A que o senhor atribui o crescimento do fundamentalismo?

Ramadan – Gostaria de dizer que não uso o termo fundamentalismo. Chamo as posições conservadoras de literalismo e a matança de inocentes de extremismo. O primeiro fenômeno pode ser uma forma de se proteger da sociedade tirânica e o segundo é fruto de uma visão política superficial e estreita sobre como devemos lidar com o ocidente. Eles acham que matando pessoas vão mudar o que eu chamo de “imperialismo ocidental”, mas isso é anti-muçulmano.

Os Estados Unidos ainda estão tentando implantar uma democracia de moldes ocidentais no Iraque. No Afeganistão, há uma tendência a buscar um diálogo até com o Taleban. Como o senhor analisa a instalação de uma democracia ocidental em um país muçulmano?

Ramadan – Não é possível impor uma democracia. É preciso dividir valores como Estado democrático de direito, igualdade dos cidadãos, sufrágio universal, separação de poderes e prestação de contas. Mas o modelo de democracia deve vir de dentro da sociedade, pois tem a ver com a história e a psicologia coletiva.

Em janeiro, o departamento de Estado americano suspendeu o veto que proibia sua entrada no país. Como o senhor recebeu essa notícia?

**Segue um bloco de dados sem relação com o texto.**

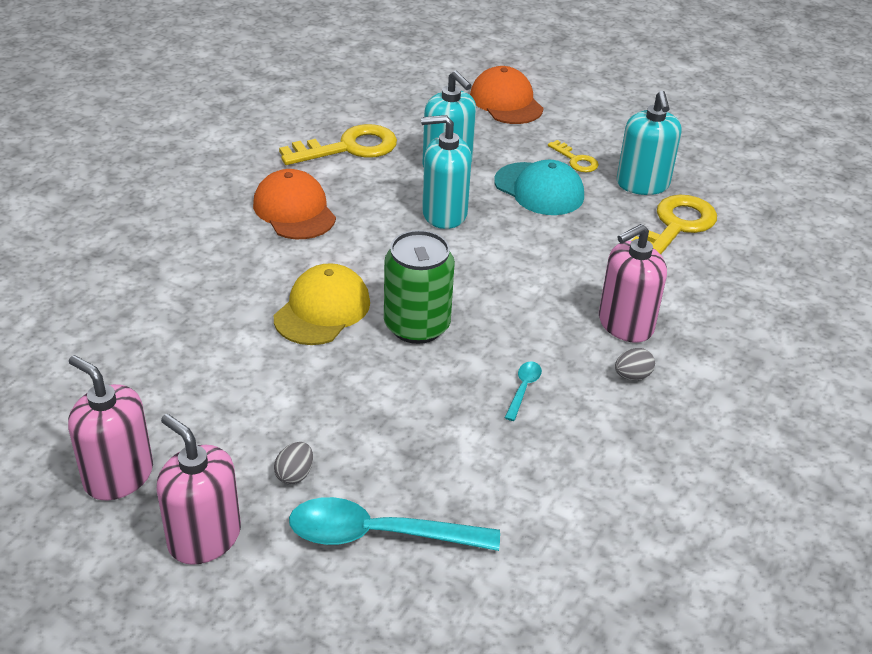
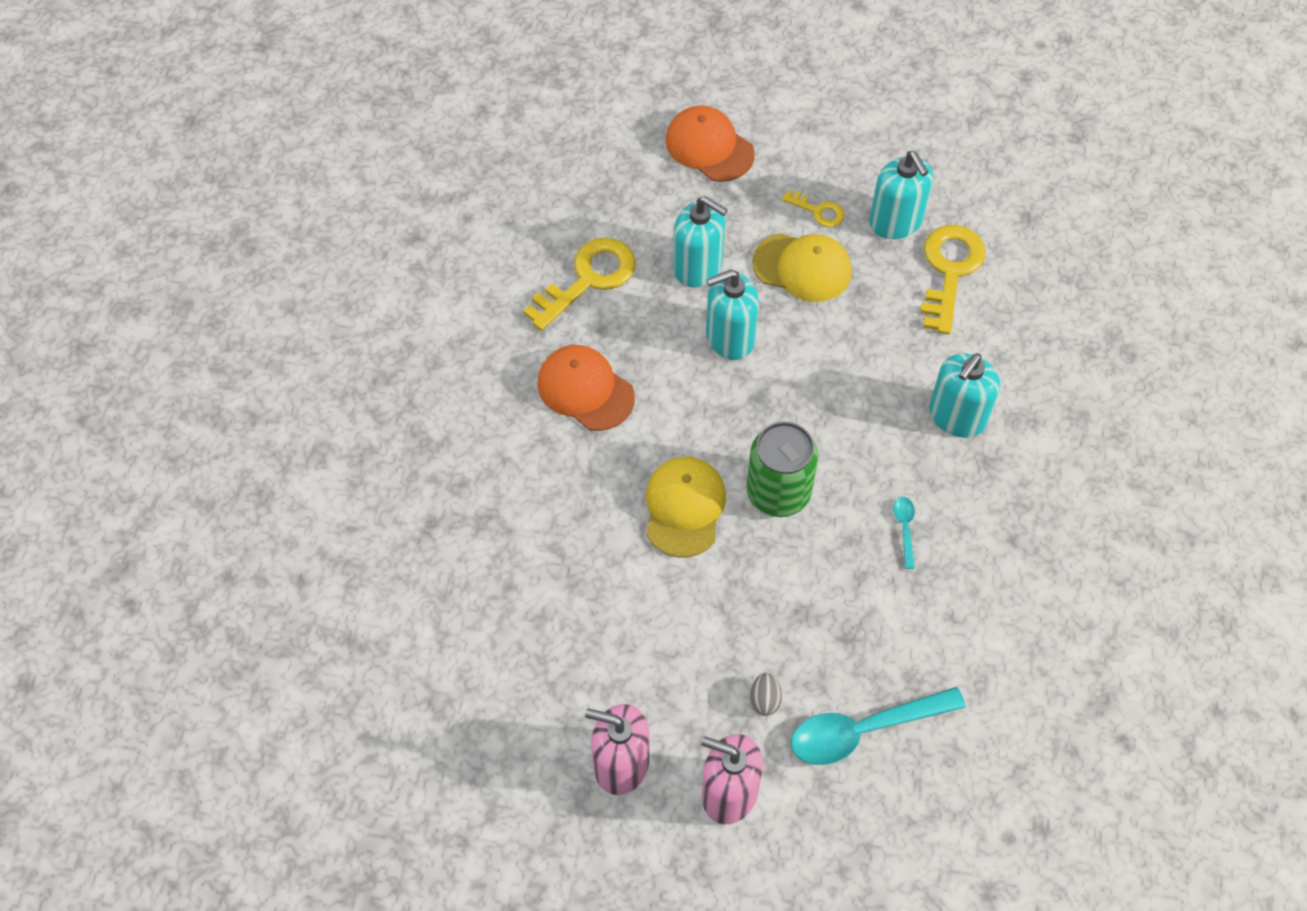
camera: 20 degrees left, 20 degrees up
turquoise cap [494,160,584,215] -> yellow cap [752,233,852,302]
pink soap dispenser [599,224,667,343] -> turquoise soap dispenser [929,353,1000,438]
grey egg [615,348,655,380] -> none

Ramadan – Para mim foi muito bom, porque limpa meu nome de forma definitiva. Eu não vou mais morar nos EUA, mas o primeiro momento da revogação do visto foi muito ruim para mim. Meus filhos já estavam matriculados em escolas americanas e estava tudo pronto para a mudança. Depois percebi que, com a administração Bush, tudo seria possível, e tudo foi possível. A minha conclusão é que ser banido pela administração Bush é, mais que qualquer outra coisa, uma honra.